Personal Identifiable Information (PII) matters to all of us. It’s what helps make up our digital identity and we want it to be only in the hands of those we give it to; data privacy is a fundamental human right. But, as application programming interfaces (APIs) continue to become an ubiquitous way for data to be exposed to the digital applications and services we all use, there’s a growing threat of API attack.
Enterprises are responding by securing, encrypting, and masking data in APIs in production, but as we’ll discuss in this article, this is not enough. To effectively tackle this threat and ensure data privacy as a differentiator, shift left and add in a design-time approach to data protection.
PII data in APIs: a growing threat
Every organization, regardless of size, deals with sensitive data embedded in applications. Digitization brings systems together with APIs as standard integration patterns. Modern integrations leverage various ontologies and taxonomies that support a range of information models in areas such as:
- Artificial Intelligence
- Business Intelligence & Analytics
- Data Lakes/Warehouses
- Records Management
- Knowledge Graphs
- Predictive Analytics
- Deep Learning
- Client Relationship Management
- Information Tagging
- Sentiment Analytics
All APIs transfer data within their schema (request, response, and parameters), and this can include PII data. Specifically, PII becomes visible at two points:
- In API payload field names
- Once the API is deployed and running
And this PII data is a high value target for cyber attacks. In a recent report, Spirion found that a sensitive data attack happens every 10 seconds, and in January 2021 alone, 878.17 million data records were compromised (more than the entirety of 2017 to put this into perspective).
And the issue of sensitive data is an industry-wide problem, affecting sectors including (but not limited to!):
- Accounting Firms
- Banking and Financial Services
- Investment Management
- Health Insurance
- General Insurance
- Legal Firms
- Medical Administration
- Medical Devices
- Public Services
It’s no surprise then, that regulation around data protection is ever-tightening. Both at the legislation level (e.g. GDPR in the EU and CCPA in the US (plus similar regulation in Canada, Australia, and New Zealand to name a few)), and at the industry standard and data security framework levels (e.g. HIPAA in the healthcare industry, the ISO 27000 family of standards, and PCI DSS for branded credit cards in banking).
Data privacy is likely a high priority for you. Get it wrong and it’s not only potential fines from the regulators; it’s damage to your brand, competitive stance, and customer loyalty.
Production-only API security is not enough
You may well be focusing on securing PII data in APIs in the runtime only. Standard tactics include encryption and tokenization, access controls, and masking for the APIs, often with standalone tools.
However, there are challenges for enterprises with this approach:
- PII is a moving target. As discussed before, changing and tightening regulation and security frameworks and standards are ongoing. But the actual definition of what’s considered to be PII is changing too. It’s hard to keep up to date.
- The APIs that are handling the PII data (as well as the data itself) are stored across many vendors and platforms. It’s hard to know what’s running where at any given time.
- We can’t expect API provider developers to all be PII experts all of the time! While compliance and security teams can help, it’s developers that are creating the APIs that will be handling the sensitive data. It’s hard to ensure APIs that expose PII are well-designed and secure.
These challenges mean that perimeter-based, one-time masking, and production-only API security are not enough.
The solution – add a design-time approach to securing PII data in APIs
We recommend you look to shift left and ensure API data security is enforced across the API lifecycle. The target state is a design-time approach that’s integrated to runtime, to enable monitoring of PII data transfer as it flows across your entire organization (data in motion).
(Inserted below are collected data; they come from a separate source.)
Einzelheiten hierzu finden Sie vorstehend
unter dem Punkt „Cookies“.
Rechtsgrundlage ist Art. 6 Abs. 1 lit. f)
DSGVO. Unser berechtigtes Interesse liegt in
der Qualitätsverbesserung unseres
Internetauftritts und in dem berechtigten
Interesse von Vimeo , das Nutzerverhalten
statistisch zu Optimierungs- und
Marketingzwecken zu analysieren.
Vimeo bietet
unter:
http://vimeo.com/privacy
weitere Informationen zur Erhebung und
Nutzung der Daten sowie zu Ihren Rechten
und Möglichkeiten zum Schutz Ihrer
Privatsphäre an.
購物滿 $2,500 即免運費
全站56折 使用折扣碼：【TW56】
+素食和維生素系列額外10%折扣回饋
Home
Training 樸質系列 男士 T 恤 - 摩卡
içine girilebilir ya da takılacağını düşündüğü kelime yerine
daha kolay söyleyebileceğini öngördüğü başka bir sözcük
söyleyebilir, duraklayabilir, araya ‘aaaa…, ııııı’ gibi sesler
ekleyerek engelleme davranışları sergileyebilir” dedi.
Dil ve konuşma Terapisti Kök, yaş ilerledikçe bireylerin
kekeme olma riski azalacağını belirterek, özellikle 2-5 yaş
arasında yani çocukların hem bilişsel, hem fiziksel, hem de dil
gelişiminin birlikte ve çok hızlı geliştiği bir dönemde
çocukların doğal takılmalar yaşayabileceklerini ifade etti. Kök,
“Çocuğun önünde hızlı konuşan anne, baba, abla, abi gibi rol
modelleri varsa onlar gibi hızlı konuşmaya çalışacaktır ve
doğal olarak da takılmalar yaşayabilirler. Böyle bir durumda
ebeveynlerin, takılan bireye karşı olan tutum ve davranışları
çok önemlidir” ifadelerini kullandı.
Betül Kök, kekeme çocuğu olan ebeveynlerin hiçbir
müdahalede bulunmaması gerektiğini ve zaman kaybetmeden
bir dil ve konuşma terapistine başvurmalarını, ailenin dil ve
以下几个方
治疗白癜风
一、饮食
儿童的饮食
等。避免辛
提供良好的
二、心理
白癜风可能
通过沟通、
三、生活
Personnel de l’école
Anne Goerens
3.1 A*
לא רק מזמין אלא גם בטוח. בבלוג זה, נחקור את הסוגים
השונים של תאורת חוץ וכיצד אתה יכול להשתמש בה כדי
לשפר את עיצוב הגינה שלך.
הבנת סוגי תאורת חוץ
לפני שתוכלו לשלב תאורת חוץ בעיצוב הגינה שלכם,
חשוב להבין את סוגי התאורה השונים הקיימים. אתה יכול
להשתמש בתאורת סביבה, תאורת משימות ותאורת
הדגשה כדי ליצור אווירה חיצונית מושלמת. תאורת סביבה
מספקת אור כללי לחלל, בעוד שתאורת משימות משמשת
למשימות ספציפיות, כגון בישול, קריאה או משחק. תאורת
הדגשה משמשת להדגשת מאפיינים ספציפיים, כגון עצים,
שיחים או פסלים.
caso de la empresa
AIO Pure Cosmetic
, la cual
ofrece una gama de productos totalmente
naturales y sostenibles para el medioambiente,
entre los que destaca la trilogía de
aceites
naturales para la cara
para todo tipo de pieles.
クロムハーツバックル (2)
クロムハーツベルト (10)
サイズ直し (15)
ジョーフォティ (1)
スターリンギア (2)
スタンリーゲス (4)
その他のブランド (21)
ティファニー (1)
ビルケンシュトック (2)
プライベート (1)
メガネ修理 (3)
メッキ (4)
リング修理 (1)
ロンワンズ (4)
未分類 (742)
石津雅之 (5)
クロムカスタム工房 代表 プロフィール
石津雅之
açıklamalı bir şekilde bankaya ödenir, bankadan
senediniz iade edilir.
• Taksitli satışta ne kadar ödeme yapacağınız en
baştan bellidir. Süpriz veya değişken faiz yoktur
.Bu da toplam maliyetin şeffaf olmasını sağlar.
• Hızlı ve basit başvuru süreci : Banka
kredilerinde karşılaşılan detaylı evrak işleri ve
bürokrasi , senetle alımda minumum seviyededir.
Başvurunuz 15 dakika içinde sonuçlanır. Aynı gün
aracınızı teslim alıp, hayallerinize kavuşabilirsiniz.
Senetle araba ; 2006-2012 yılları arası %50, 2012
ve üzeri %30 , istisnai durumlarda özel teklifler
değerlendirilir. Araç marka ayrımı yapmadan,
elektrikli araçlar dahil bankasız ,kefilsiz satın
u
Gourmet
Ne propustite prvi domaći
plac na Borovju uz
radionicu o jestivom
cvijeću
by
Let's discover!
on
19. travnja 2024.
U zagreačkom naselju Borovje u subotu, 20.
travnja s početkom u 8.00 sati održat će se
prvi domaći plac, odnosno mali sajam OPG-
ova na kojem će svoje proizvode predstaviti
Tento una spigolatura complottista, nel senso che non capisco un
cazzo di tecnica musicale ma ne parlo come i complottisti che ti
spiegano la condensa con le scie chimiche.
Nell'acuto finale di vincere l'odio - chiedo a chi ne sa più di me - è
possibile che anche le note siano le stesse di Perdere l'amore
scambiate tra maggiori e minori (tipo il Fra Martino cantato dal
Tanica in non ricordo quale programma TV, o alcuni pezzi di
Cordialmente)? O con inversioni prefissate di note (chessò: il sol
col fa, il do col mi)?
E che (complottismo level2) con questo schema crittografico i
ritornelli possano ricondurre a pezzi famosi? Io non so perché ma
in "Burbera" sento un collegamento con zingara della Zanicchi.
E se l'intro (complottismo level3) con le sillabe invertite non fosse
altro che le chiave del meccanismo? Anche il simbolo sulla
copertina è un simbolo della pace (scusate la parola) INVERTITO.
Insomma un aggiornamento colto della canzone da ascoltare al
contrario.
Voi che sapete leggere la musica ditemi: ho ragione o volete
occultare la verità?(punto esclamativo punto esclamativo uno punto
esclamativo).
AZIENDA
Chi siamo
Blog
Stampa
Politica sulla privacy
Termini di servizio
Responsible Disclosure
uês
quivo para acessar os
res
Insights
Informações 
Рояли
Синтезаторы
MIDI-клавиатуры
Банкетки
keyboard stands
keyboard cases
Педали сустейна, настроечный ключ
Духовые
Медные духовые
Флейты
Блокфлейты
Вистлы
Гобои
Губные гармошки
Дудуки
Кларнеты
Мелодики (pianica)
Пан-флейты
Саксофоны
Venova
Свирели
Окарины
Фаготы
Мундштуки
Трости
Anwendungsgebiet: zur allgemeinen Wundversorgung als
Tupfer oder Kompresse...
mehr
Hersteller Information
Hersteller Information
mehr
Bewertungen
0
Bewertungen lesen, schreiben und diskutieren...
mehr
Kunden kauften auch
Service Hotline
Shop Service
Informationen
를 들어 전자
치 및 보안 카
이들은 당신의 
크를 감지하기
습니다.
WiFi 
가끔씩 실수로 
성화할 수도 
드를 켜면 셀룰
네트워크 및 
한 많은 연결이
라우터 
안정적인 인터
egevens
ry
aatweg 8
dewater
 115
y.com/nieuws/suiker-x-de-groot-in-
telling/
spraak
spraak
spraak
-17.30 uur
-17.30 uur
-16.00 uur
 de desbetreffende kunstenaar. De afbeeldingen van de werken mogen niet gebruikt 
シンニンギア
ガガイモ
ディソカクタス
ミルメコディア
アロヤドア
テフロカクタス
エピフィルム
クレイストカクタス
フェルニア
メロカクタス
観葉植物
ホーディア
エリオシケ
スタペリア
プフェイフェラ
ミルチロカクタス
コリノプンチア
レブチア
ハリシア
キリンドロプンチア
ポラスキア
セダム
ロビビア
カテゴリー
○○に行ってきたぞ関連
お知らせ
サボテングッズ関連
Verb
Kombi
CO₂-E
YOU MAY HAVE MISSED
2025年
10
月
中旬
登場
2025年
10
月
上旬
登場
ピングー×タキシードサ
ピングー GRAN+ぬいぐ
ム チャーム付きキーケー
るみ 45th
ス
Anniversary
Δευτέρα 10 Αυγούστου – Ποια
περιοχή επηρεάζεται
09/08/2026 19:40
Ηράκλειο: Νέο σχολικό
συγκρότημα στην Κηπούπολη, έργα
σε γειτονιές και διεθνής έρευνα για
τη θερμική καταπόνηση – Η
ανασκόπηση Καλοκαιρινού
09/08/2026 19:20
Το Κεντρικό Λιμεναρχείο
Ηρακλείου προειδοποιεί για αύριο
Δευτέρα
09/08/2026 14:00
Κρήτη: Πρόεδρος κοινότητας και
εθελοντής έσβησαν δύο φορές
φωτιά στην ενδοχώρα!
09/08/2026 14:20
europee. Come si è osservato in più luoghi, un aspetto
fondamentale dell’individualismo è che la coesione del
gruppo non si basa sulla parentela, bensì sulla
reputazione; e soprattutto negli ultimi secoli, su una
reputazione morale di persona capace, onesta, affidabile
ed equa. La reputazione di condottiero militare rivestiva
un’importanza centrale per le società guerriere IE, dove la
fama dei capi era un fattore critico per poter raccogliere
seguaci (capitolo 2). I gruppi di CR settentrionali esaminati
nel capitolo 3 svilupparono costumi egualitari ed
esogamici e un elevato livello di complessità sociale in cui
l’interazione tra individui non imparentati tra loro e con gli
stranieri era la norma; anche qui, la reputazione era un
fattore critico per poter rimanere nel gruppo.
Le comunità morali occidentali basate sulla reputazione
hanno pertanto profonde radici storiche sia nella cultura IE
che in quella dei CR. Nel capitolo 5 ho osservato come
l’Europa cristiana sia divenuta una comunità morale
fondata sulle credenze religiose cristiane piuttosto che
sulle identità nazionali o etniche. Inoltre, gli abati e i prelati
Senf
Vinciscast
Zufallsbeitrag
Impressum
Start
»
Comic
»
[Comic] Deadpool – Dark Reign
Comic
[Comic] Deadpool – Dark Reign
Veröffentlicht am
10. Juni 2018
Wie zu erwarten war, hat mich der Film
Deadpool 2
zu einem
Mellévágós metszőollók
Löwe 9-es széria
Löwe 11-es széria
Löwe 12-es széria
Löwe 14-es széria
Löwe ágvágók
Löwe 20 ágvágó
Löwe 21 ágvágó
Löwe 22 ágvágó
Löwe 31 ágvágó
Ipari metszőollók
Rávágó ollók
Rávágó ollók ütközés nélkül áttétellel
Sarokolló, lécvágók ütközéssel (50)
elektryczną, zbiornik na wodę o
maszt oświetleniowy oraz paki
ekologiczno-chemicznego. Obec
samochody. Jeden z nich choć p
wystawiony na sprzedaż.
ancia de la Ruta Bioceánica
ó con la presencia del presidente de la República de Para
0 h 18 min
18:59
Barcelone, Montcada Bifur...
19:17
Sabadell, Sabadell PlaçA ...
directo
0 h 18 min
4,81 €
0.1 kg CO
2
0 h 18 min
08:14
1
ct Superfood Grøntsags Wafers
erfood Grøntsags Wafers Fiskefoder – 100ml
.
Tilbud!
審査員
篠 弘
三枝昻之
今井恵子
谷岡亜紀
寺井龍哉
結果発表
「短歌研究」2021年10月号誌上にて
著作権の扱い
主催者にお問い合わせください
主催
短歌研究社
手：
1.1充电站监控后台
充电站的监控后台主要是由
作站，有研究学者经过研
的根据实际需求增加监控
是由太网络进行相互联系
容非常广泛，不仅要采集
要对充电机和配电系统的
2 tactics to get to the target state
Track PII from one holistic catalog
If all your APIs (plus Services, Events, and more), both in-flight and in-production, are captured in one centralized catalog, you create a single pane of glass for where PII data is handled via APIs across all your landscape.
You can also track your entire catalog against industry standards and security frameworks, to gain an accurate view of what’s in and out of compliance. And, when regulation and standards change, you can easily find out which APIs need to be changed to remain compliant.
Leverage configurable API governance and lifecycle management
This can be used to provide guardrails and enablement to help API designers know which schema fields are classed as PII as they design new APIs (or update/extend existing ones). You can provide automated checks to ensure API governance and regulatory thresholds are met – before APIs move through lifecycle states and before they’re deployed to the runtime.
This approach also allows you to ensure that APIs are not just encrypting sensitive data, but they’re designed properly too with the correct policies (e.g. authorization, logging, monitoring) applied upfront. This adds to your overall API security maturity and moves closer to the goal state of “security by default”.
Utilizing these tactics as part of a design-time approach ensures PII and other sensitive data handled by your APIs is secure. Done right, data privacy can be a differentiator!